STORED DATA

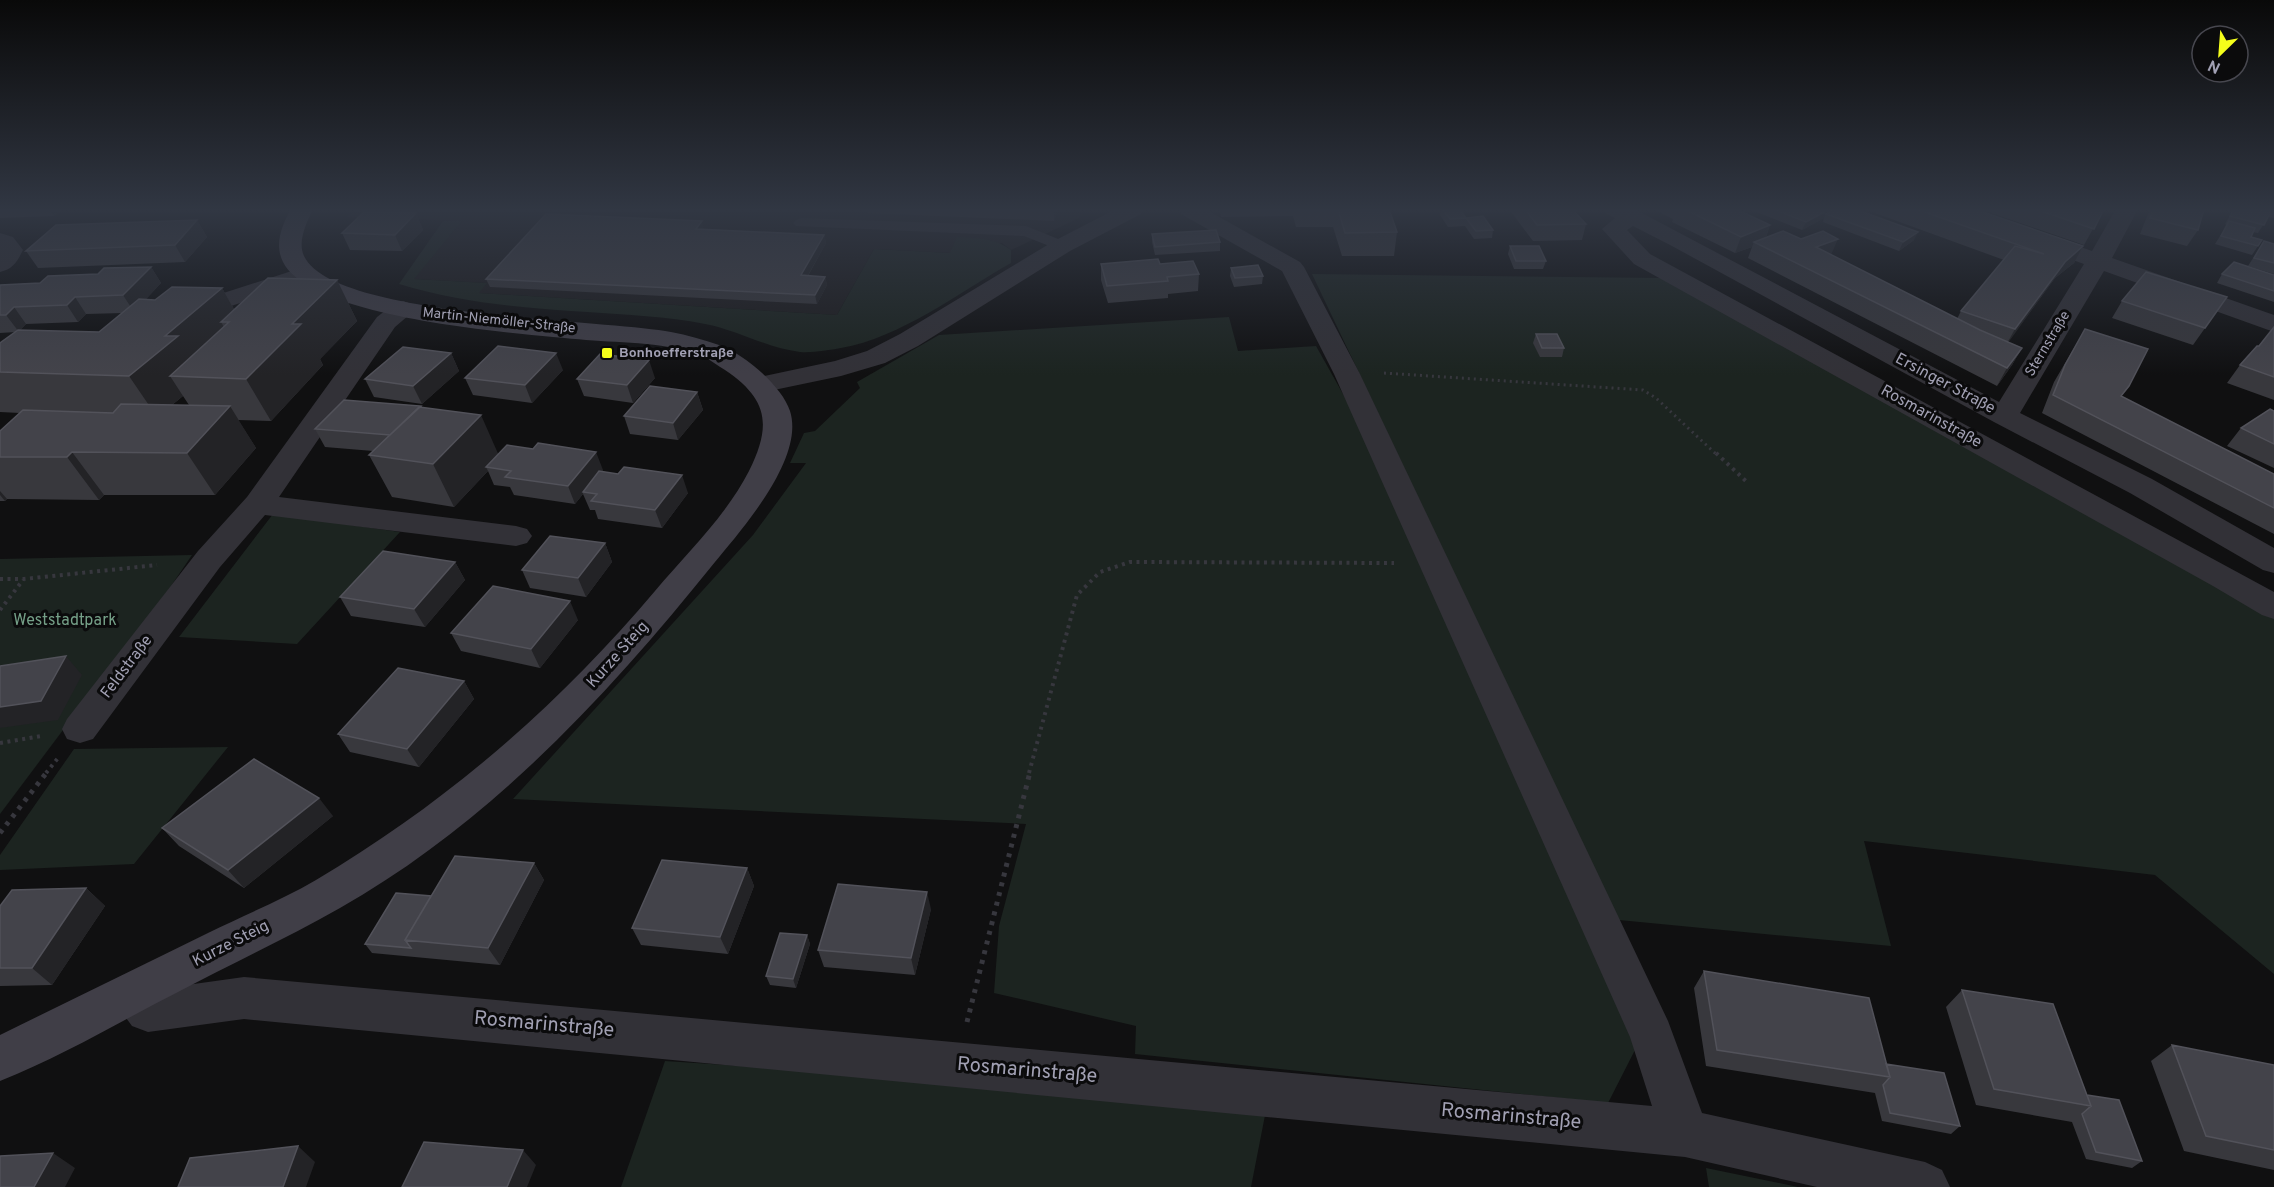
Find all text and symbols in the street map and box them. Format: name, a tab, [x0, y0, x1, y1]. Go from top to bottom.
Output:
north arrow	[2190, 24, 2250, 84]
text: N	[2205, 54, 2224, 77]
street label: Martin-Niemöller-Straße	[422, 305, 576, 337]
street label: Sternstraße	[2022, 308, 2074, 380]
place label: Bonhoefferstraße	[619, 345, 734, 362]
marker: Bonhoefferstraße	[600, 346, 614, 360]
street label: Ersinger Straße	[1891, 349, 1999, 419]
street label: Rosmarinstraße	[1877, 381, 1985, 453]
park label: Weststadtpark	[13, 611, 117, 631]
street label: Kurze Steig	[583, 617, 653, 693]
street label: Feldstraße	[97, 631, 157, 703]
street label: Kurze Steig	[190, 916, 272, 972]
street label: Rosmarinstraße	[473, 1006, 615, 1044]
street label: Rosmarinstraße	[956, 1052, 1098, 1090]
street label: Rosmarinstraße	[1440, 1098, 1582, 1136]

AIM OF THE EXERCISE
Where an entry contains an image, leave the image out; otherwise retype everything exactly.

SOLUTION FOR THIS PROBLEM
Find all text and symbols in the street map and box them. Format: name, a tab, [x0, y0, x1, y1]. Go from top to bottom.
Output:
north arrow	[2190, 24, 2250, 84]
text: N	[2205, 54, 2224, 77]
street label: Martin-Niemöller-Straße	[422, 305, 576, 337]
street label: Sternstraße	[2022, 308, 2074, 380]
place label: Bonhoefferstraße	[619, 345, 734, 362]
marker: Bonhoefferstraße	[600, 346, 614, 360]
street label: Ersinger Straße	[1891, 349, 1999, 419]
street label: Rosmarinstraße	[1877, 381, 1985, 453]
park label: Weststadtpark	[13, 611, 117, 631]
street label: Kurze Steig	[583, 617, 653, 693]
street label: Feldstraße	[97, 631, 157, 703]
street label: Kurze Steig	[190, 916, 272, 972]
street label: Rosmarinstraße	[473, 1006, 615, 1044]
street label: Rosmarinstraße	[956, 1052, 1098, 1090]
street label: Rosmarinstraße	[1440, 1098, 1582, 1136]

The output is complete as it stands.